Grant seekers should get in alignment with what the Department is talking about by reading as much as they can about Duncan’s preferred uses of the stimulus aid and the guidance posted on the Departments web site, and use that language as it best fits with their work. The Department is looking for innovative ways that raise academic achievement, reduce dropout rates, and build partnerships to expand the sense of schooling beyond the traditional school day. If you have achieved success in something that sounds like what they are describing and you have documented results, use these in your proposal(s). If you’ve been working in your state or district across agencies and including non-profits and others to bust silos and scale up, you are in pretty good shape for seeking funding. It’s a new day in education and we can embrace the ambiguity knowing many of us are in the same boat.

I foresee a logical obstacle that might makes sending down the current Education budget problematic. You alluded to it in your blog, but it may be worth looking at more closely.

The ed department's current budget is unprecedented. There's never been an education budget this big before - EVER! It's sheer scale may foreshadow challenges that make disbursement of the funds much more difficult.

On May the 18th, at a symposium on “Resource Allocation, Reinvestment and Education Reform” held in Washington D.C. by the Center for American Progress (CAP), during the keynote address.

Secretary Duncan announced there that the US Department of Education’s budget, including regular Congressional appropriations and additional one-time-only allocations from the American Recovery and Reinvestment Act. That includes a total of 100 Billion dollars for “entitlement programs” and another 10 Billion dollars for discretionary projects and programs.

I recently researched the NDEA's total budget. Best estimates are it was between 900 million and 1.5 billion dollars spent on education programs, equipment purchases, student loans, fellowships and student loans under NDEA between 1958 and 1962.

Assuming the accuracy of that estimate, the 2009 budget for the US Department of Education is almost 100 times bigger than the total expenditures for all the combined programs under NDEA over 4-5 years.

When NDEA became the “law of the land” in 1958 (P.L. 85-864), distribution of funds to the States was literally tied to five “entitlements” (Titles I, II, III, IV and V) that provided funds to virtually every school district or loan applicant that applied, with few strings attached.

NDEA funds were spent down over a period of 4-5 years. But the sum of all the NDEA budgets was considerably smaller than the budget now available under the Education Department’s combined budget with substantially more preconditions required.

Secretary Duncan’s reforms go right to the heart of what’s needed to change poor performance in our Nation’s K-20 educational system. But his prerequisites for states to receive their share of the education budget may make it harder for the U.S. Department of Education to successfully “spend down” that really enormous budget.

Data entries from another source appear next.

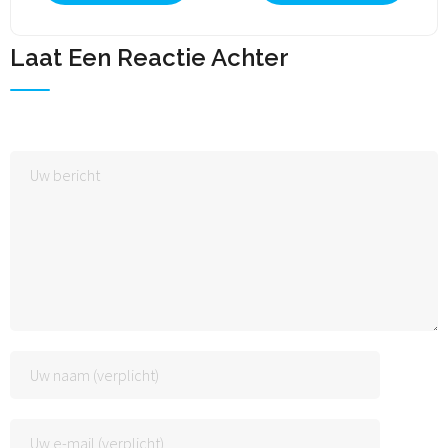
Laat Een Reactie Achter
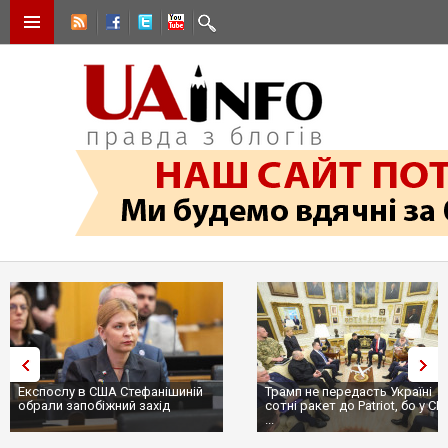
Експослу в США Стефанішиній
Трамп не передасть Україні
обрали запобіжний захід
сотні ракет до Patriot, бо у С
...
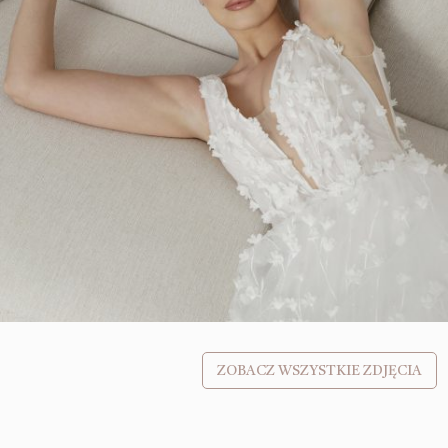
ZOBACZ WSZYSTKIE ZDJĘCIA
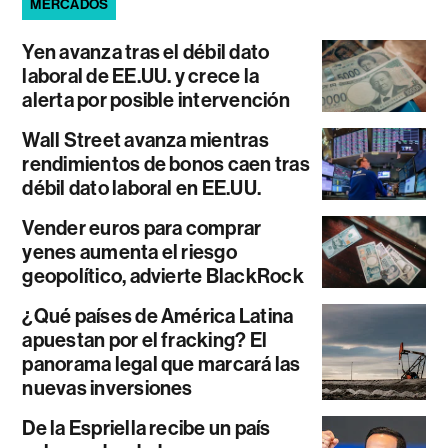
MERCADOS
Yen avanza tras el débil dato
laboral de EE.UU. y crece la
alerta por posible intervención
Wall Street avanza mientras
rendimientos de bonos caen tras
débil dato laboral en EE.UU.
Vender euros para comprar
yenes aumenta el riesgo
geopolítico, advierte BlackRock
¿Qué países de América Latina
apuestan por el fracking? El
panorama legal que marcará las
nuevas inversiones
De la Espriella recibe un país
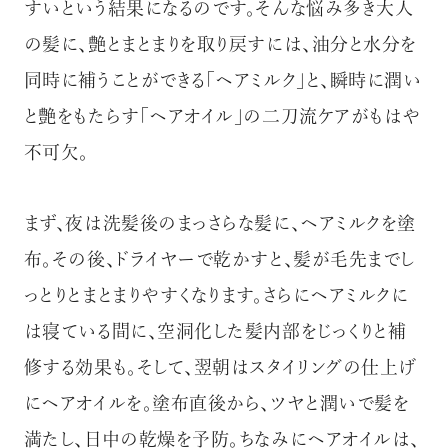
すいという結果になるのです。そんな悩み多き大人
の髪に、艶とまとまりを取り戻すには、油分と水分を
同時に補うことができる「ヘアミルク」と、瞬時に潤い
と艶をもたらす「ヘアオイル」の二刀流ケアがもはや
不可欠。
まず、夜は洗髪後のまっさらな髪に、ヘアミルクを塗
布。その後、ドライヤーで乾かすと、髪が毛先までし
っとりとまとまりやすくなります。さらにヘアミルクに
は寝ている間に、空洞化した髪内部をじっくりと補
修する効果も。そして、翌朝はスタイリングの仕上げ
にヘアオイルを。塗布直後から、ツヤと潤いで髪を
満たし、日中の乾燥を予防。ちなみにヘアオイルは、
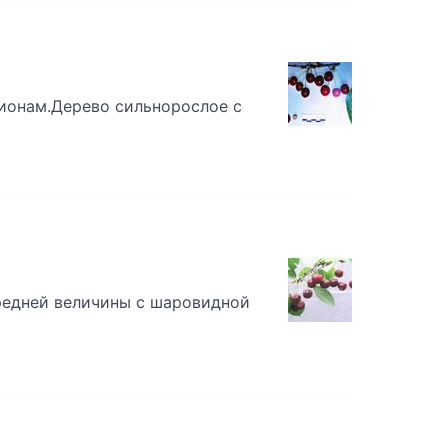
онам.Дерево сильнорослое с
редней величины с шаровидной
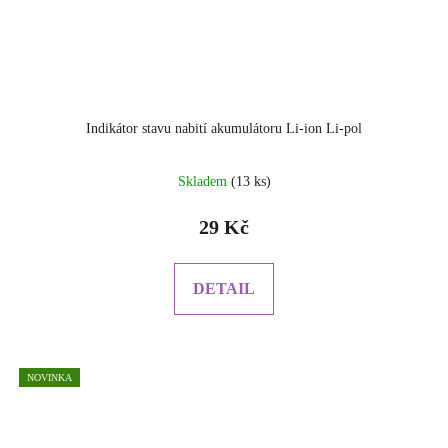
Indikátor stavu nabití akumulátoru Li-ion Li-pol
Skladem
(13 ks)
29 Kč
DETAIL
NOVINKA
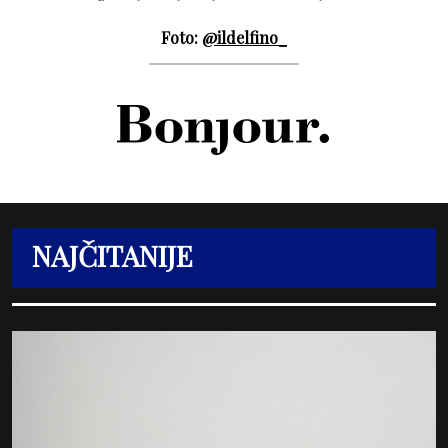
Foto:
@ildelfino_
NAJČITANIJE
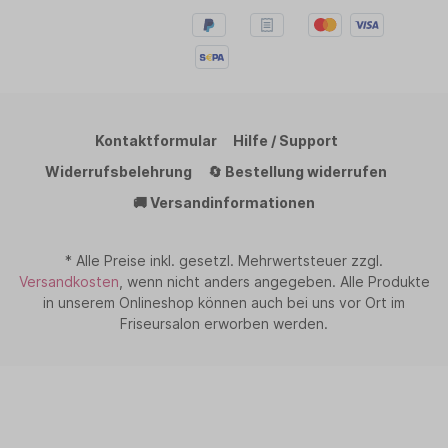
Kontaktformular
Hilfe / Support
Widerrufsbelehrung
🔄 Bestellung widerrufen
🚚 Versandinformationen
* Alle Preise inkl. gesetzl. Mehrwertsteuer zzgl.
Versandkosten
, wenn nicht anders angegeben. Alle Produkte
in unserem Onlineshop können auch bei uns vor Ort im
Friseursalon erworben werden.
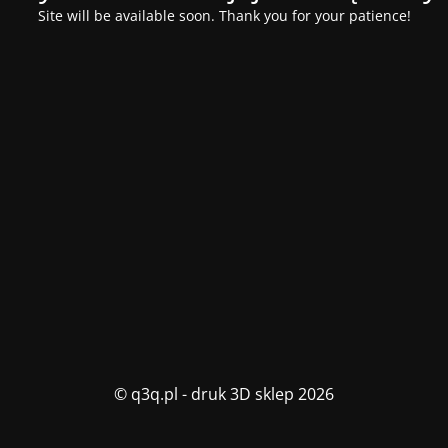
Site will be available soon. Thank you for your patience!
© q3q.pl - druk 3D sklep 2026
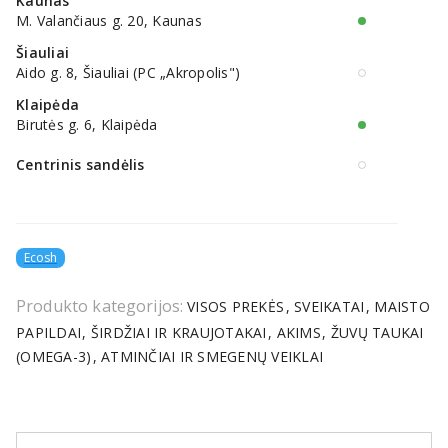
Kaunas
M. Valančiaus g. 20, Kaunas
Šiauliai
Aido g. 8, Šiauliai (PC „Akropolis")
Klaipėda
Birutės g. 6, Klaipėda
Centrinis sandėlis
Ecosh
Produkto kategorijos:
VISOS PREKĖS
SVEIKATAI
MAISTO
PAPILDAI
ŠIRDŽIAI IR KRAUJOTAKAI
AKIMS
ŽUVŲ TAUKAI
(OMEGA-3)
ATMINČIAI IR SMEGENŲ VEIKLAI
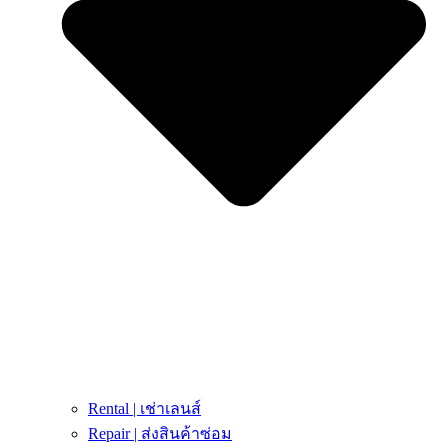
Rental | เช่าเลนส์
Repair | ส่งสินค้าซ่อม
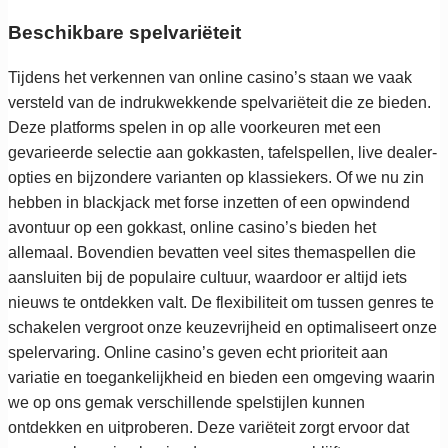
Beschikbare spelvariëteit
Tijdens het verkennen van online casino’s staan we vaak
versteld van de indrukwekkende spelvariëteit die ze bieden.
Deze platforms spelen in op alle voorkeuren met een
gevarieerde selectie aan gokkasten, tafelspellen, live dealer-
opties en bijzondere varianten op klassiekers. Of we nu zin
hebben in blackjack met forse inzetten of een opwindend
avontuur op een gokkast, online casino’s bieden het
allemaal. Bovendien bevatten veel sites themaspellen die
aansluiten bij de populaire cultuur, waardoor er altijd iets
nieuws te ontdekken valt. De flexibiliteit om tussen genres te
schakelen vergroot onze keuzevrijheid en optimaliseert onze
spelervaring. Online casino’s geven echt prioriteit aan
variatie en toegankelijkheid en bieden een omgeving waarin
we op ons gemak verschillende spelstijlen kunnen
ontdekken en uitproberen. Deze variëteit zorgt ervoor dat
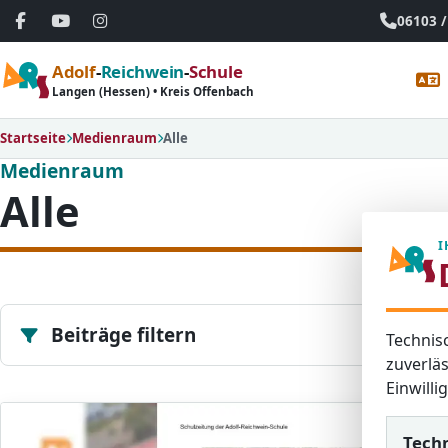
06103 /
Adolf
-
Reichwein
-
Schule
Langen (Hessen) • Kreis Offenbach
Startseite
Medienraum
Alle
Medienraum
Alle
I
Beiträge filtern
Technis
zuverläs
Einwill
Tech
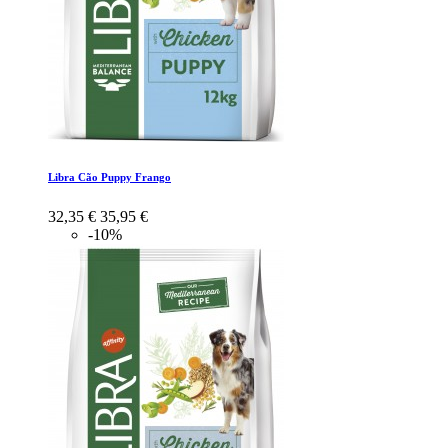
Libra Cão Puppy Frango
32,35 €
35,95 €
-10%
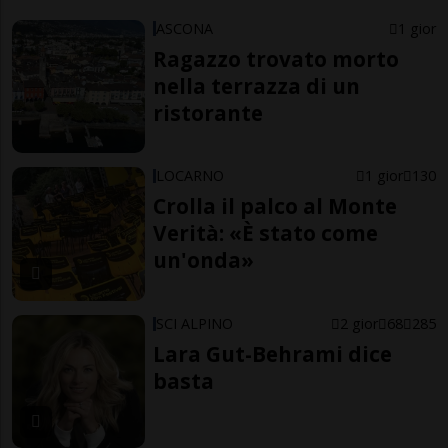
ASCONA
1 gior
Ragazzo trovato morto
nella terrazza di un
ristorante
LOCARNO
1 gior
130
Crolla il palco al Monte
Verità: «È stato come
un'onda»
SCI ALPINO
2 gior
68
285
Lara Gut-Behrami dice
basta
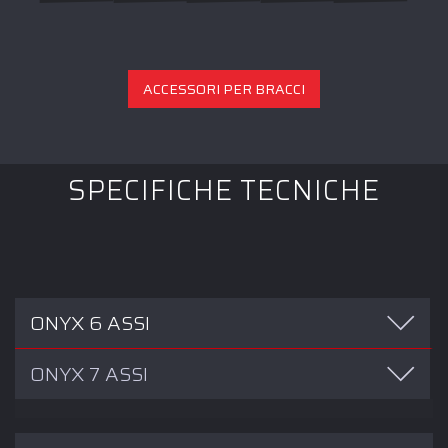
ACCESSORI PER BRACCI
SPECIFICHE TECNICHE
ONYX 6 ASSI
ONYX 7 ASSI
Modello a
P
E Uni
P Size
L Dia
SPAT
braccio
Form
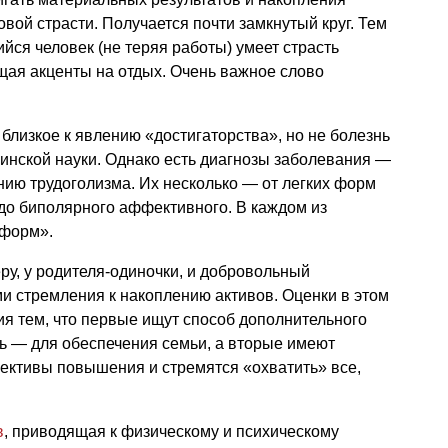
новой страсти. Получается почти замкнутый круг. Тем
ся человек (не теряя работы) умеет страсть
щая акценты на отдых. Очень важное слово
близкое к явлению «достигаторства», но не болезнь
нской науки. Однако есть диагнозы заболевания —
ию трудоголизма. Их несколько — от легких форм
до биполярного аффективного. В каждом из
дформ».
у, у родителя-одиночки, и добровольный
ми стремления к накоплению активов. Оценки в этом
я тем, что первые ищут способ дополнительного
ть — для обеспечения семьи, а вторые имеют
ективы повышения и стремятся «охватить» все,
в
, приводящая к физическому и психическому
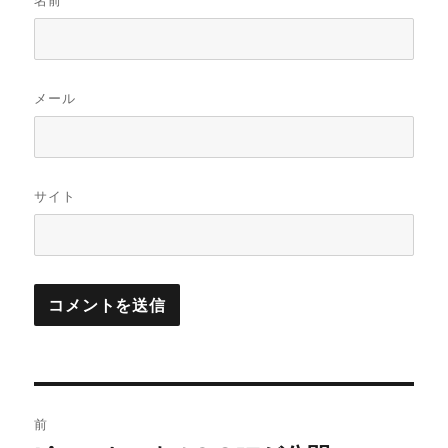
名前
メール
サイト
投
前
稿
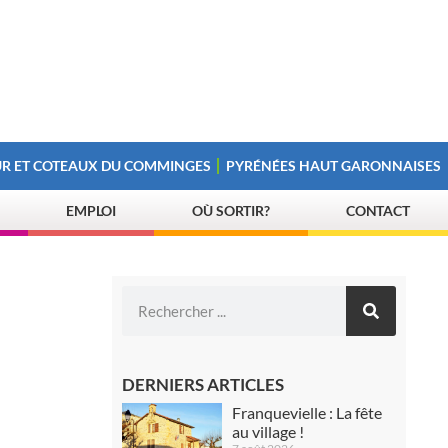
R ET COTEAUX DU COMMINGES
PYRÉNÉES HAUT GARONNAISES
EMPLOI
OÙ SORTIR?
CONTACT
DERNIERS ARTICLES
Franquevielle : La fête
au village !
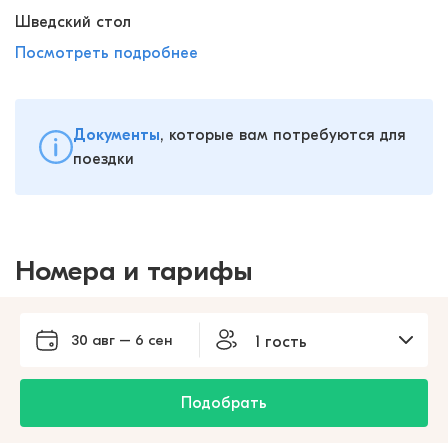
Шведский стол
Посмотреть подробнее
Документы
, которые вам потребуются для
поездки
Номера и тарифы
30 авг – 6 сен
1 гость
Подобрать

I hope the Secretary gets that ARRA $$ where it is so badly needed very soon.

America's schools and teachers (many of whom have already been "pink slipped") need that support to arrive in school district budgets as soon as possible.


(Parts of the above were reposted from here: http://www.democrats.org/page/community/post/rblomeyer/CGVJg )

Racial segregation is being used in public schools to keep racially targeted students out of classrooms and hallway restrooms when they report daily threats and violence. I have a letter from a school district telling my son he could not go to classes if a substitute was in the room and he could only use the nurse's restroom. This was his punishment for two years of reporting everytime he was threatened or assaulted. I guess it is only illegal if the child is not white.